The recent Time Magazine cover of a mother breastfeeding her 3-year old son has sparked a wave of controversy over whether the cover is appropriate, as well as the merits of “attachment parenting.” This type of upbringing involves breastfeeding your child for several years, co-sleeping, carrying your child in a sling, and other methods of heightened physical and emotional closeness between a mother and her child for a longer period of time than what American parents traditionally do. Some people feel that this “attachment parenting” is absurd and have attacked the method and mothers behind it.
Parenting seems to be the topic that people know the least about but are the quickest to judge others about.

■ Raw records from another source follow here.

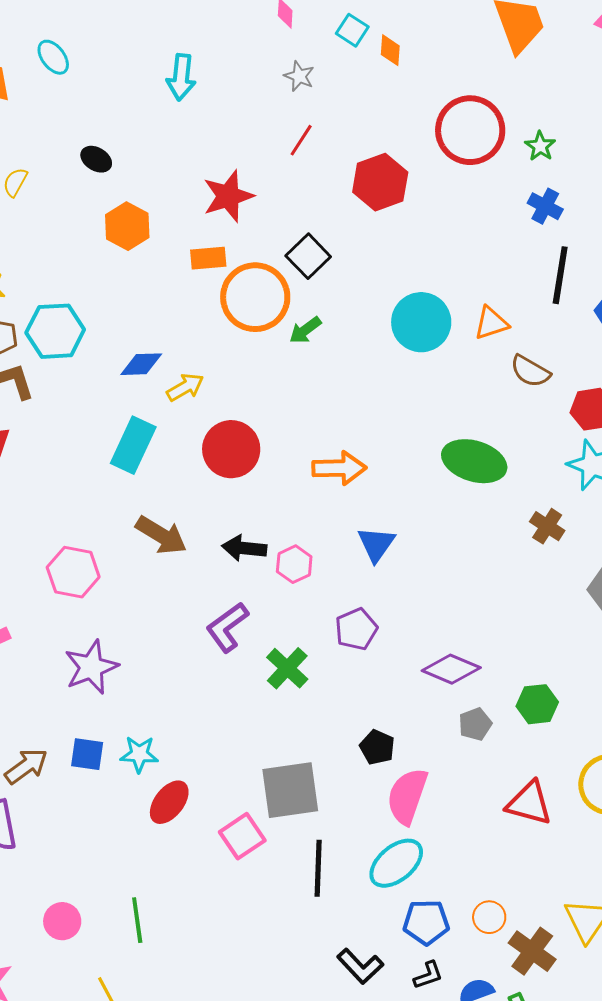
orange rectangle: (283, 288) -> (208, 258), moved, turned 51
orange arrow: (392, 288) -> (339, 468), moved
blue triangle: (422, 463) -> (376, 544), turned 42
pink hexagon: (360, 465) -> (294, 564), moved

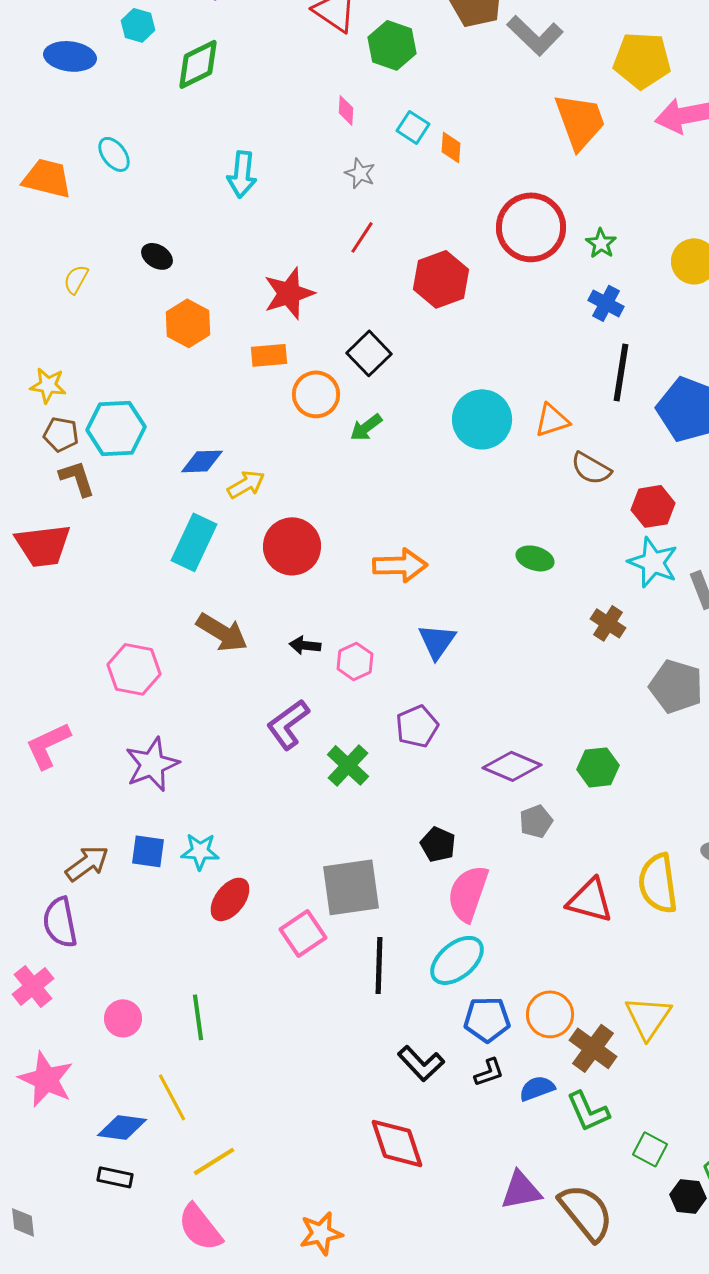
orange circle: (255, 297) -> (316, 394), size x0.7
green ellipse: (474, 461) -> (535, 558), size x0.6
black arrow: (244, 548) -> (305, 645), size x0.7
green hexagon: (537, 704) -> (598, 767), moved
orange circle: (489, 917) -> (550, 1014), size x1.4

Bookshelves and websites are constantly packed with parenting advice – from what to feed your child, how long to breastfeed them, how often to read to them, and a whole host of often shifting advice about what to do where, when, and how. While there may be some common-sense, commonly accepted guidelines for raising kids, there are very few hard and fast rules for how to raise kids; though parenting advice and good health is important to be aware of, the controversy over this cover is unwarranted.
I’m not saying attachment parenting is good or bad, but either way, let’s hold the judgment. From midwifery to hospital births, from strict diets to types of social interaction and play, there are many different methods of having children, raising children, and caring for them. Amy Chua and her book, Battle Hymn of the Tiger Mother, similarly created a firestorm of controversy last year over her more hard-line approach to raising children; she even received death threats and was called the “worst mother ever” by many American parents (despite the fact that even her own daughters feel differently).
The reason parenting is so difficult, and so terrifying, is exactly because there is no guarantee of what works and what doesn’t. Discrediting a certain practice because it makes us uncomfortable is premature. The "right method" can differ based on family dynamics, the personality of the child, and a host of other physical and environmental factors. While research and science should certainly be taken into account when looking at the healthiest way to raise a child, there is no proof that Dr. Sears method of child-rearing is any better or worse than a tiger mom or a hands-off parent. The Time article was an interesting profile of another method of parenting that, like all the rest, cannot be proved right or wrong.